Kala itu, berbekal rasa keingintahuannya terhadap setetes air, Leeuwenhoek menemukan animalcule, makhluk hidup berukuran sangat kecil yang kelak dipahami manusia sebagai bakteria dan protozoa. Tak puas dengan bakteria dan protozoa, Leeuwenhoek memanfaatkan kembali mikroskop buatannya, menggiringnya menemukan animalcule jenis baru dari setetes air selokan berwarna kemerahan di depan rumahnya. Yang menarik, jika bakteria dan protozoa yang ditemukannya Leeuwenhoek meledak dan mati tatkala setetes air yang diteliti menggunakan mikroskop dikeringkan, animalcule baru ini tak demikian. Dari sisa-sisa tetesan yang telah dikeringkan di bawah sinar matahari selama berhari-hari (dan tempat di mana tetesan yang telah dikeringkan itu dituangkan kembali air), animalcule baru miliknya menyeruak hidup kembali.
Di titik itulah Leeuwenhoek menemukan makhluk hidup super kecil nan unik, rotifera, yang jauh dari deskripsi tentang apa itu "hidup" ala manusia karena dapat bangkit dari kematiannya.
Tapi Rotifera tak sendiri. Ada cukup banyak mahluk yang bangkit dari kematian dan bertahan di lingkungan ekstrem. Pada 1950, misalnya, ilmuwan berhasil menemukan makhluk bernama tardigrada yang telah mati dan membeku di Antartika. Tardigrata diketahui dapat kembali hidup usai dialiri air hangat. Hal ini pun terjadi pada virus. Sebagaimana dikisahkan Zimmer dalam buku lainnya berjudul A Planet of Viruses (2011), virus berhasil ditemukan di gua bernama Sierra de Naica di Meksiko yang penuh ribuan kristal gipsum tembus cahaya, mirip seperti fiksi temuan jejak-jejak planet Krypton oleh Kal-El (Superman) di bumi, yang menurut geolog asal University of Granada bernama Manuel Garcia-Ruiz telah berusia 26 juta tahun dan sejak itu terputus dari dunia biologi hingga mustahil "kehidupan" dalam bentuk apapun ditemukan di sana.

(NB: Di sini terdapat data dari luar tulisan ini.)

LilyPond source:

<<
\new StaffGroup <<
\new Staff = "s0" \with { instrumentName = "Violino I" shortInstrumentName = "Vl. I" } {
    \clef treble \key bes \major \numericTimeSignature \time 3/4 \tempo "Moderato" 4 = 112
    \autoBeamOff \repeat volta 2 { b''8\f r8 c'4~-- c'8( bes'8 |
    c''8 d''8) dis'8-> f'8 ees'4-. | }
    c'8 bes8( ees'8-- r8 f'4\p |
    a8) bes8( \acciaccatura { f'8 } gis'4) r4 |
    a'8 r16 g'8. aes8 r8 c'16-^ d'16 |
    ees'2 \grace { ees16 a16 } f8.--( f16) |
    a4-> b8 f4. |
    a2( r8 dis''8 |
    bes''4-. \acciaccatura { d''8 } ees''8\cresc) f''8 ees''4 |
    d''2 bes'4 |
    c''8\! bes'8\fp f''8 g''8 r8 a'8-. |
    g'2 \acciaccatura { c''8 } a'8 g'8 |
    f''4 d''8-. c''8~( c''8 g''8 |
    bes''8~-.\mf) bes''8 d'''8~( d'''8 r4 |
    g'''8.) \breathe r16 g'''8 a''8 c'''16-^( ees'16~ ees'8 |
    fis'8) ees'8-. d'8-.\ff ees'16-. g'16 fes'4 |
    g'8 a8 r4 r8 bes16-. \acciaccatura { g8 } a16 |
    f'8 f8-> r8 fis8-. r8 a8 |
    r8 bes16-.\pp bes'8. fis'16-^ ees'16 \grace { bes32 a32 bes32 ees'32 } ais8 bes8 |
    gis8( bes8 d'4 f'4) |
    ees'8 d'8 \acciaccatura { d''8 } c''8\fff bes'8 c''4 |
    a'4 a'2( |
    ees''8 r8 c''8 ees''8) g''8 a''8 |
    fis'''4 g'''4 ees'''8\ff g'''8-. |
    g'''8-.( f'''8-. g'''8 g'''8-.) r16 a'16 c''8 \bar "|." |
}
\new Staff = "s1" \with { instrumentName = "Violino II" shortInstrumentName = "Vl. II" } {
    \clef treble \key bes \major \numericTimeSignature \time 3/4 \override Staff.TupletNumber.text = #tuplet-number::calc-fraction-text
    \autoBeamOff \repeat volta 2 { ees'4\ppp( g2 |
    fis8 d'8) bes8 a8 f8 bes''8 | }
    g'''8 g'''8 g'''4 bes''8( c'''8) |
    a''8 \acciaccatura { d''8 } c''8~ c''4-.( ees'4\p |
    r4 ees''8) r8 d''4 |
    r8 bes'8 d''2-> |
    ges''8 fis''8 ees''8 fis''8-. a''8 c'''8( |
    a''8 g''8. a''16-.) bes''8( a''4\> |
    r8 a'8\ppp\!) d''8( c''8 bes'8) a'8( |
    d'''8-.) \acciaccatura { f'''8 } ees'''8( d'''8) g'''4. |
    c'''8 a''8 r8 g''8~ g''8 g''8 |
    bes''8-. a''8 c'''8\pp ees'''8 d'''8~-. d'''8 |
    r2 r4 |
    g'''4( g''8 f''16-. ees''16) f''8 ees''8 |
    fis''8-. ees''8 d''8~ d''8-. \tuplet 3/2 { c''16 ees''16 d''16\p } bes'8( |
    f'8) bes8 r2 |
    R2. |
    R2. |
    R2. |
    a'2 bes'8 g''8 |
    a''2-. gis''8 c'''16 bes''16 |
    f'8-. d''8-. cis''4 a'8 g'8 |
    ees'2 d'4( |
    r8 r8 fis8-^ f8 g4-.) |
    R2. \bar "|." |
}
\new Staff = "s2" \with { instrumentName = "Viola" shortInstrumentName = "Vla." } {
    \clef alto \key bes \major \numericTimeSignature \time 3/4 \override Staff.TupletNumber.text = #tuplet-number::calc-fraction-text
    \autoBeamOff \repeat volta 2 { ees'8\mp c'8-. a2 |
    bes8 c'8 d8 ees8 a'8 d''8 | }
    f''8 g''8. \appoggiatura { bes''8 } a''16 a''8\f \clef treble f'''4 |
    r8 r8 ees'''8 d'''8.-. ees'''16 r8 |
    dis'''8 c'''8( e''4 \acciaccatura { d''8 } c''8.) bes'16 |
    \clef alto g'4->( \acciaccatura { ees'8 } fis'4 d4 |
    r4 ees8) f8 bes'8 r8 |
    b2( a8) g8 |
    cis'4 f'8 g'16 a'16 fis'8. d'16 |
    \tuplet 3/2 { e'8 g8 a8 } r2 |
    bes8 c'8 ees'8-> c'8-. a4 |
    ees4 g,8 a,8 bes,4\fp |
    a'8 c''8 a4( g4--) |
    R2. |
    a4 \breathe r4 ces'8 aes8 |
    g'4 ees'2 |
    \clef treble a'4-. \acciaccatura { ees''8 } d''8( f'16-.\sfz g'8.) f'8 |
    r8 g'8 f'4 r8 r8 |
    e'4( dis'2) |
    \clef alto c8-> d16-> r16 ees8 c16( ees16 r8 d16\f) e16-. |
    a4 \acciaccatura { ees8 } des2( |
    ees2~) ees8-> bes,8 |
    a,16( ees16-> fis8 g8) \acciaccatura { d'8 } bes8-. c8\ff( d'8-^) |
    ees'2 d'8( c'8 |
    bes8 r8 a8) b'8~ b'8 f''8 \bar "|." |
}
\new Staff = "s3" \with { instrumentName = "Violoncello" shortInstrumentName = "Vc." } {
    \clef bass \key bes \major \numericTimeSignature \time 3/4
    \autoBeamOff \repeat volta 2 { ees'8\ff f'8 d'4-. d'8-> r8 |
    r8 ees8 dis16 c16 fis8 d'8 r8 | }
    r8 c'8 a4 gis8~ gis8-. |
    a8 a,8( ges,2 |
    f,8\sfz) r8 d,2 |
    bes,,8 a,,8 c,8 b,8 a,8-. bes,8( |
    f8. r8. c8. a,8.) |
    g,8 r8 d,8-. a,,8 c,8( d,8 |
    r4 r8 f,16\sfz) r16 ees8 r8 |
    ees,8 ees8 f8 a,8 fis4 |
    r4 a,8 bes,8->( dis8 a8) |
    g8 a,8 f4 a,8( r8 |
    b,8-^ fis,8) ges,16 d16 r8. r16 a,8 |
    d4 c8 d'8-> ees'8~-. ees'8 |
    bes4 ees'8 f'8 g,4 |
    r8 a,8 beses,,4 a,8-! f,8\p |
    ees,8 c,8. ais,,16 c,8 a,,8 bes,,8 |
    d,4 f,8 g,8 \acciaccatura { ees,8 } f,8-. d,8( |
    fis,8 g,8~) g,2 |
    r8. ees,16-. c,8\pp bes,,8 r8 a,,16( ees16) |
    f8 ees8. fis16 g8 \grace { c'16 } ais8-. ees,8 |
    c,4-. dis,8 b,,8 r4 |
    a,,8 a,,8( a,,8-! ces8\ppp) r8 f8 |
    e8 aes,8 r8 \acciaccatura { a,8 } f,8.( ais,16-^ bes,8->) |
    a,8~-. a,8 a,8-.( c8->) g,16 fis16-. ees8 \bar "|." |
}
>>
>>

Bahkan, SARS-CoV-2, virus di balik wabah Covid-19 yang tengah melanda dunia saat ini, diyakini beberapa kalangan ilmuwan sebagai virus purba yang telah mati ribuan tahun lalu tapi muncul kembali saat ini. Salah satu ilmuwan yang percaya SARS-CoV-2 merupakan virus purba adalah Yassine Souilmi, peneliti Australian Centre for Ancient DNA, Australia. Kepercayaan ini muncul karena, merujuk studinya berjudul "An Ancient Viral Epidemic Involving Host Coronavirus Interacting Genes more than 20,000 Years Ago in East Asia" (Current Biology Vol. 31 2021), terdapat jejak untai RNA Corona (dalam hal ini nenek moyang SARS-CoV-2 bernama CoV-VIPs) pada DNA manusia modern yang tinggal di Cina, Jepang, dan Vietnam. Menurut analisis komputasional DNA yang dilakukannya, merasuknya untaian RNA Corona pada manusia terjadi 20.000 tahun silam, waktu yang ia duga sebagai titik mula Corona hadir di dunia. Entah keajaiban apa yang terjadi, Corona akhirnya muncul kembali.
Maka, melalui keajaiban yang dilakukan tardigrada, nematoda, hingga virus, "hidup" terkadang tak selalu berlawanan dengan "mati".